‘I feel liberated’: How young migrants in France produced their own movie

Author: Léa Marchal

This article is by Léa Marchal and is part of Changing the Narrative. Articles in this series are written by student or early-career journalists who took part in The Local’s training course on solutions-focused migration reporting. Find out more about the project here.

In the music academy of Montbéliard, on Saturday afternoon, Joel and Mohamed are playing the rhythm on the drums, Silvestre is recording while Williams is trying to add his vocals on the music.

Williams has written a song. And, together with the other boys, he is trying to find the best rhythm to record the better version of it. Joel and Mohamed are not missing an opportunity to try new things with their instrument. The team needs the music for the film they are making with Fabien Guillermont, film director, for the purpose of the workshop they have been doing together since July 2020.

Joel, Mohamed, Silvestre, and Williams have been living in France for more or less a year.

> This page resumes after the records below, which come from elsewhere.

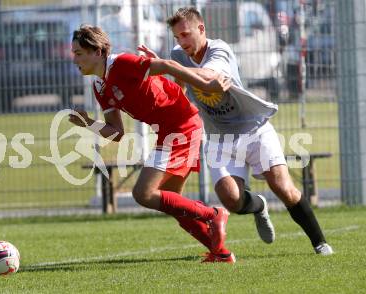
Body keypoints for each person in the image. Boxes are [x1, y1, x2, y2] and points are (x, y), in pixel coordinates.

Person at [138, 7, 333, 255]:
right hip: (219, 138)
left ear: (201, 29)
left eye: (185, 35)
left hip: (254, 130)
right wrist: (167, 75)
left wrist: (167, 66)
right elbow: (182, 86)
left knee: (284, 188)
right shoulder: (178, 55)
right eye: (177, 37)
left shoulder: (220, 50)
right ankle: (259, 206)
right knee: (231, 199)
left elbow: (208, 77)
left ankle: (320, 242)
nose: (181, 42)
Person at [69, 25, 236, 263]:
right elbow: (116, 132)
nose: (74, 59)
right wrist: (87, 123)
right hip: (169, 130)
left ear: (97, 51)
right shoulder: (99, 86)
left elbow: (169, 65)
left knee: (143, 193)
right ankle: (220, 253)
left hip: (181, 126)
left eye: (78, 53)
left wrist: (206, 85)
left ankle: (214, 214)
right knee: (173, 203)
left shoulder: (122, 64)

They are unaccompanied minors who have been sent to the département of Doubs on the Swiss border and are now under the responsibility of the children protection centre Grange-la-Dame in Montbéliard.

The centre is in charge of 70 children who are either subject to social services or children who arrive in France without a parent or guardian.

There are currently 40 unaccompanied minors, all boys from the African continent. In 2019, 16,760 unaccompanied minors arrived in France. Ninety-five percent of them are boys and they are mostly aged between 15 and 18 years old.